A sostegno della legittimità della norma, occorre comunque rilevare che in astratto non è impedito al legislatore porre un limite alla restituzione dei contributi, pur se illegittimamente versati; infatti tale scelta discrezionale, in questo senso, risponde ad esigenze chiarissime di risparmio di spesa, al fine di evitare che gli enti si trovino a dover corrispondere ingenti somme di denaro senza la previsione di forme di copertura finanziaria, con la necessità di chiedere l'aumento delle tariffe e dei contributi anche alle altre aziende non solo del territorio, in funzione di equilibrio di sistema.
Nulla toglie, dunque, anche per la generale necessità di interpretare in modo restrittivo la normativa in materia di sgravi, che il legislatore abbia voluto chiarire l'ambito applicativo della norma solo per il futuro, quasi attivando un'estensione della platea dei beneficiari più che un'interpretazione autentica della norma.
La Corte, nel fornire la soluzione alla questione, sgombera ogni dubbio circa la natura interpretativa della disposizione censurata, in virtù dell'espressa qualificazione di legge e delle finalità intrinseche che si propone: il superamento di un'interpretazione restrittiva adottata dall'Inps in margine all'individuazione degli aventi diritto allo sgravio.
Come accade di fronte ad ogni altra disposizione autenticamente interpretativa, occorre porsi il problema dell'impatto sulle situazioni pendenti: qui il legislatore ha individuato una soluzione estrema, ossia l'apposizione di un limite netto all'efficacia retroattiva della norma, escludendo dalla ripetibilità, di fatto, tutti i versamenti contributivi anteriori all'entrata in vigore.
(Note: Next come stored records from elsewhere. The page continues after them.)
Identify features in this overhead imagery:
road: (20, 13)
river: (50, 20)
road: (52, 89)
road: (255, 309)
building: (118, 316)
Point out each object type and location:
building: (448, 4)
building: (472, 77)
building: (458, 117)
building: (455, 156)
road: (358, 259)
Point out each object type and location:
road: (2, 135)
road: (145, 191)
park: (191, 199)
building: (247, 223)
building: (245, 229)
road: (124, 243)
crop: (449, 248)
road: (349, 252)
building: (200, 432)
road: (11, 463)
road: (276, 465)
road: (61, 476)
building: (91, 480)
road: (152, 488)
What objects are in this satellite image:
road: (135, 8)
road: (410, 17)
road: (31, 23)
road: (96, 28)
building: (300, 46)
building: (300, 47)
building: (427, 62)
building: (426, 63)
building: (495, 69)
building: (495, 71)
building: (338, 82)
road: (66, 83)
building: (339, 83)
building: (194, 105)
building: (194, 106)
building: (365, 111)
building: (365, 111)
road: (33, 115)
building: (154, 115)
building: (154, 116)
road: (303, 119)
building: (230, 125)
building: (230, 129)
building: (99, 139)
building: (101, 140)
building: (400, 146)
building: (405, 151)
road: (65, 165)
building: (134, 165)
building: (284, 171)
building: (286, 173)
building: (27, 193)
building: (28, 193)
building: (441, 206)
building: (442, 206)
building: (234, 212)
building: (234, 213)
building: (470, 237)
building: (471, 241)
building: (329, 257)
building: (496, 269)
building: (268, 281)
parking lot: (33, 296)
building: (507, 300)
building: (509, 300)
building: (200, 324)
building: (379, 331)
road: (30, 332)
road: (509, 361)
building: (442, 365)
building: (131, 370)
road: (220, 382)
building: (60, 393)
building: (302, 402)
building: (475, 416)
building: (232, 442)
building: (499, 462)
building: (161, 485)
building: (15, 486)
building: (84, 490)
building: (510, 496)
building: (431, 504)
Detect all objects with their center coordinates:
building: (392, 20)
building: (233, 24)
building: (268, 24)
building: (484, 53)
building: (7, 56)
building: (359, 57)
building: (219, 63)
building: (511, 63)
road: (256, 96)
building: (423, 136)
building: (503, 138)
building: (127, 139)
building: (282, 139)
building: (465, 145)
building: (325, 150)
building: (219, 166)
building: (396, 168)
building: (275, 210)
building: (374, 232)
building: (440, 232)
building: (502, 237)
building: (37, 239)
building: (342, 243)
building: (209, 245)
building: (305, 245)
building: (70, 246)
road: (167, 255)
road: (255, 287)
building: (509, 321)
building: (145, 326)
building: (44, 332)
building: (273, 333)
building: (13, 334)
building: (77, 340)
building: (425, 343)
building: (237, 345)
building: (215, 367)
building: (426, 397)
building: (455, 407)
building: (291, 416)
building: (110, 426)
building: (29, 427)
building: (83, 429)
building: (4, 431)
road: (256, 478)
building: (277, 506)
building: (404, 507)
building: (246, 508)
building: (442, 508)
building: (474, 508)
Tale interpretazione, secondo la Corte, contrasta in modo evidente con l'articolo 3 della Costituzione.
La Corte non vuol dire che il legislatore non possa modulare gli effetti di un regime contributivo più favorevole, ma risulta irragionevole adottare una norma di interpretazione autentica che qualifichi un importo come non dovuto fin dall'origine e nello stesso tempo lasci questa statuizione priva di alcun effetto impedendo a chi lo ha versato la sua ripetizione.
Si tratta di principi che si attagliano non solo ai versamenti contributivi, ma anche a tutte le prestazioni patrimoniali dovute per legge: impedire la ripetizione della contribuzione versata in assenza dei requisiti per il conseguimento dello sgravio non trova giustificazioni nella particolarità dell'obbligazione contributiva e finisce per punire in modo irragionevole il contribuente più diligente.